As I’ve been pondering my love of moments recently, I’ve come to realize that it isn’t just movie/music/novel moments that move me. Or at least, it shouldn’t be. Our lives are made up of an endless succession of moments. And I’m coming to realize that it is the little moments that are most important. We can plan a long vacation, or an extra special outing and these events will always be important to us. But details will fade over time, until what remains are the memories of moments, rather than the whole event.

The family vacations of my childhood have blurred together until what I remember is just bits and pieces. The bunk beds of our camper. Playing board games as a family. Dad’s perfect marsh-mellow toasting technique (which my brother has inherited, thank goodness!).

Countless long drives, which boil down to three things: 1) falling asleep on the back bench seat of the van that folded down into a bed and getting gum stuck in my hair. 2) having my own little bag of things to do on the drive, none of which included batteries or the need for a charger. 3) pretending the van was the space shuttle, and my brother and I were the astronauts flying off on some grand adventure.

A trip to Kentucky/Tennessee became the reluctant admission that Opryland was not as boring as we thought it would be when Mom and Dad said we were going there. Experiencing The Stephen Foster Story musical at an outdoor theater was, at the time, hands down the most wonderful, amazing thing I’d ever seen. I can still remember, albeit somewhat distantly, the awe and wonder I felt at the end of that show.

My sister’s wedding rehearsal dinner (I was 11) was the Pastor’s warning about the heat and what to do if anyone felt faint.
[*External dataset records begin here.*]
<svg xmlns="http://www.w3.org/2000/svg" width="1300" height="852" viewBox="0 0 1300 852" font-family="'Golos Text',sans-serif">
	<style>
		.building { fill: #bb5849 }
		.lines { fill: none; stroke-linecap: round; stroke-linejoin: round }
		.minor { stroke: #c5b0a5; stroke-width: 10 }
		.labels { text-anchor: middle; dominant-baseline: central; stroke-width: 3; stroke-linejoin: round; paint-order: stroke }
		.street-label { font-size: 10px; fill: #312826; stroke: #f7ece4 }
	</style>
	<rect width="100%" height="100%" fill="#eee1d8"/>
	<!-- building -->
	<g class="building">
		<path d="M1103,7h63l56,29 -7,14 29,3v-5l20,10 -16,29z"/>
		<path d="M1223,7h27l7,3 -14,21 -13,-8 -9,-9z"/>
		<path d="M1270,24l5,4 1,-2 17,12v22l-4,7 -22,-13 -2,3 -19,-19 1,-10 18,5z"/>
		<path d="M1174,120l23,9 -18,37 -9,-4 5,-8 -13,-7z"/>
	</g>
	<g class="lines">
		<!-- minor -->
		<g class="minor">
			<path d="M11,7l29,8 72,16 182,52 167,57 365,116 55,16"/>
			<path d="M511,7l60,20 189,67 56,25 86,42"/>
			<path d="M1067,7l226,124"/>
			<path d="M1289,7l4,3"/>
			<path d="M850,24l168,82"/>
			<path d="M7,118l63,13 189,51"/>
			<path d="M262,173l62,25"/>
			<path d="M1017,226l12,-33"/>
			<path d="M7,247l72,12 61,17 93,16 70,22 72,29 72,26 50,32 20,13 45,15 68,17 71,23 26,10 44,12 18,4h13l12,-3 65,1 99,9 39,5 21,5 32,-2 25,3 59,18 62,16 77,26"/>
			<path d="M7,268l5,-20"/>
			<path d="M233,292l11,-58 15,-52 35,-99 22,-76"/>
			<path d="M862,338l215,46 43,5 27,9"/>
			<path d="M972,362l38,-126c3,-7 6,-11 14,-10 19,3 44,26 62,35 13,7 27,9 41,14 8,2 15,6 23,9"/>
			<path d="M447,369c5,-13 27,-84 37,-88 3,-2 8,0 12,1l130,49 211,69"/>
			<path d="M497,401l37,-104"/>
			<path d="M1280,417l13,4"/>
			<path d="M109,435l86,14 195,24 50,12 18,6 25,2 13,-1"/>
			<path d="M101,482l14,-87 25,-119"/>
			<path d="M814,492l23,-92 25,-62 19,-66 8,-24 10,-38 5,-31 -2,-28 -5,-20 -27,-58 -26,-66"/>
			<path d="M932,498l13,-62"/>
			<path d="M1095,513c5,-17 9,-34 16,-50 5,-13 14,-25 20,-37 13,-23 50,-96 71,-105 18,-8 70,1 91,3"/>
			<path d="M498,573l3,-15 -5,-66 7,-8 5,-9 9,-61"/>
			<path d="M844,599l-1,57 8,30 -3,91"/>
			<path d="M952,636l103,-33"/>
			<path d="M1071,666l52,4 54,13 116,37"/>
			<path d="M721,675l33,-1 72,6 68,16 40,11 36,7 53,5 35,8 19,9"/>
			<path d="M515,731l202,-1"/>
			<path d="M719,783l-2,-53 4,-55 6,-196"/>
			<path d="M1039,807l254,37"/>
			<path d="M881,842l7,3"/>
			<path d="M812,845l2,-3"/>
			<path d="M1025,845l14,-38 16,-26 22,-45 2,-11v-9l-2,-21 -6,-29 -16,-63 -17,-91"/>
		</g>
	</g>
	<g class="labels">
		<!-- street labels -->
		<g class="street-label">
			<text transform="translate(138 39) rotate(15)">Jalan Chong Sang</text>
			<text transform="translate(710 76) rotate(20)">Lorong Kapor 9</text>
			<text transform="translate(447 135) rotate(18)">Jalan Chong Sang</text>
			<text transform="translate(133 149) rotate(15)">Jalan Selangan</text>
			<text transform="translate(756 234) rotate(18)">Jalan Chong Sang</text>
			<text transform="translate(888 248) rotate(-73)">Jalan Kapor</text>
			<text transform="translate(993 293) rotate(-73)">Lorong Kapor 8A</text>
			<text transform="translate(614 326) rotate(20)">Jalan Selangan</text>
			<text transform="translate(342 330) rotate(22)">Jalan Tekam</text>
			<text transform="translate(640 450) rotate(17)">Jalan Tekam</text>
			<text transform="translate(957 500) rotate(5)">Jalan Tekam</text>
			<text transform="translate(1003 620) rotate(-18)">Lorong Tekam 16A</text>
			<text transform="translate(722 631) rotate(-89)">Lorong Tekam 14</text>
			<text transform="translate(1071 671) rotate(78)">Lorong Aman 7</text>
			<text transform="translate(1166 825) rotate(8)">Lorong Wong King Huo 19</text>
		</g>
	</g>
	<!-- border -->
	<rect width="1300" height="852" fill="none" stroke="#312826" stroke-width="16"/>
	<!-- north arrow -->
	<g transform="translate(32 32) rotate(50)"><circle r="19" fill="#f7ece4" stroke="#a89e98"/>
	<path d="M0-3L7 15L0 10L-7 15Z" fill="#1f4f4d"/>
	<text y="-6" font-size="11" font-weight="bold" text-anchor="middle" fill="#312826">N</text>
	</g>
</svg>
On her wedding day, all of us girls sitting on the floor of the dressing room in the dresses my mom made for us, with the skirts flounced around us so that we all looked like flowers and sweating so much throughout the day that the navy blue of our dresses bled through onto our rented petticoats.

More recently, there are moments such as watching a movie with my five-year-old niece. She snuggled up against my arm, with one hand resting on the fur of the world’s softest kitty (my little Luna) who snuggled up on me too. The excitement of my little nephew when he sees me coming, and the sweetness of a little boy voice praying before breakfast or saying “Aunt Becca.” Going on a brisk not-quite-spring walk with my sister and getting my feet completely muddy and drenched despite valiant efforts to avoid ridiculously deep puddles.  Sitting quietly in a room with 3 others, all of us reading separately but sharing a wonderful, peaceful moment. Running around mid-party because I put the treasure hunt clues in the wrong places.

I’m starting to realize that it is all these little moments, woven together as the threads of a tapestry, that make a life.   I am also learning that the moments can happen anywhere and under any circumstances. It doesn’t take an elaborate plan or extraordinary event to build a moment worth treasuring. All it takes is a conscious effort to be present and aware. Not all of the moments will be happy or wonderful, but I can make an effort to retain the positive and good moments and let the others slip away.